The first points of contact for a lot of folks are the amazing resettlement agencies that work close to the borders. In Ontario, many refugee claimants are eligible for legal aid. Lawyers like me are paid to work with them, and then we represent them at their hearings. Legal aid pays for a total of 16 hours of a lawyer’s time, which is really not very much—but it’s still great. We’re so lucky to have that support.

What about things like food and housing?
It really depends on the people. Some of my clients are people who flee and they’re like, a judge and a lawyer, and they arrive with a level of capacity to find a way through the system. For people who need help, there are nationality-specific community organizations that offer a lot of support. And then you’ve also got lots of fantastic resettlement agencies, who help people with housing and getting on their feet.

Also, once a refugee claimant has been referred to the immigration board, they are entitled to a temporary work permit. And they also get access to social assistance.
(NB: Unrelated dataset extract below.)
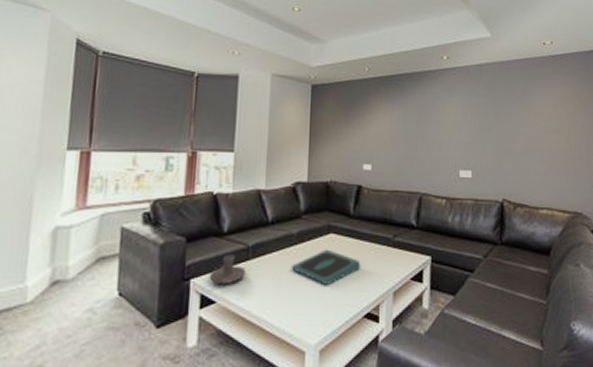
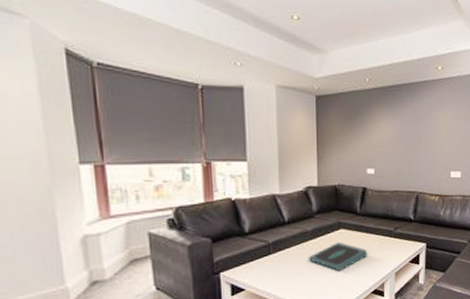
candle holder: present [209,254,247,285] -> none [236,250,269,276]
Oh really? So they can claim some form of welfare, essentially, and the government will cover some of their living expenses.
In most situations people’s significant preference is to work. They want to get their work permits and then start trying to do something.
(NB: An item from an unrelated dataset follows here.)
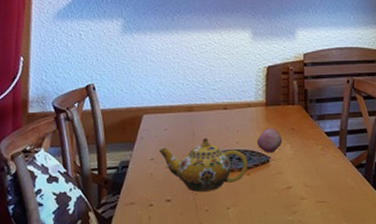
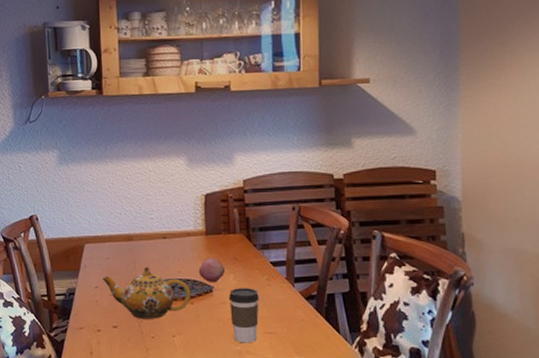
coffee cup: none [284,158,313,213] -> present [228,288,259,343]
But social assistance is there if they need it. So if you arrive penniless, with just the clothes on your back, and you’re accepted into the refugee system, you’re probably going to be okay.
Yeah. But it’s obviously in everyone’s interest to help people get on their feet.

In a way, it’s great that there’s so much help for people who are arriving, but it’s also a little worrisome, because that’s such a rallying cry for people who are anti-refugee. They see refugee claimants receiving forms of social assistance and it makes them furious. Do you see any downsides to people crossing the border uninvited and then claiming benefits?
We have international legal obligations. We don’t send people people back to face torture and persecution. It’s a really important component of living in a civilized world. When I speak to my clients, I’m always so struck by how quickly things can change, and how quickly you can go from comfortably planning a life for you and your family, to the political situation changing dramatically and suddenly you’re at risk. We think of ourselves in Canada as being totally removed from all of this stuff that’s going on globally, but the truth is that having laws in place to protect people who are fleeing from persecution benefits all of us, ultimately.

I also think we need to keep it in perspective. Canada has handled higher numbers of refugees than this in the past. It’s perfectly within our capacity to manage. The real story is people being persecuted in the U.S.

Are we going to start seeing more people crossing in the spring, once they can do it in t-shirts and shorts?
A lot of people are saying there will be more people, but nobody knows for sure. If we don’t want people to be coming across irregularly, then we need to open up the borders. That means reconsidering the Safe Third Country Agreement.

Again, though, I think we need to put it in perspective. Even last year, we had higher numbers than we’re likely to have this year. I also think it’s really important to recognize that, when you look at which countries are housing huge numbers of refugees, Canada’s share is a drop in the bucket.

Representing refugee claimants is not a lucrative area of law. Why do you do it?
It sounds hokey, but it is such an honour to work with these people. My clients are incredibly brave and inspiring people who have been through so much, and it is just an incredible honour to be able to walk with them, and to be able to help them get their refugee status here, and to help them maintain their dignity through a process that can be really tough. Anyway, I’m gushing now, but I seriously consider it a total privilege that I get paid to do the work.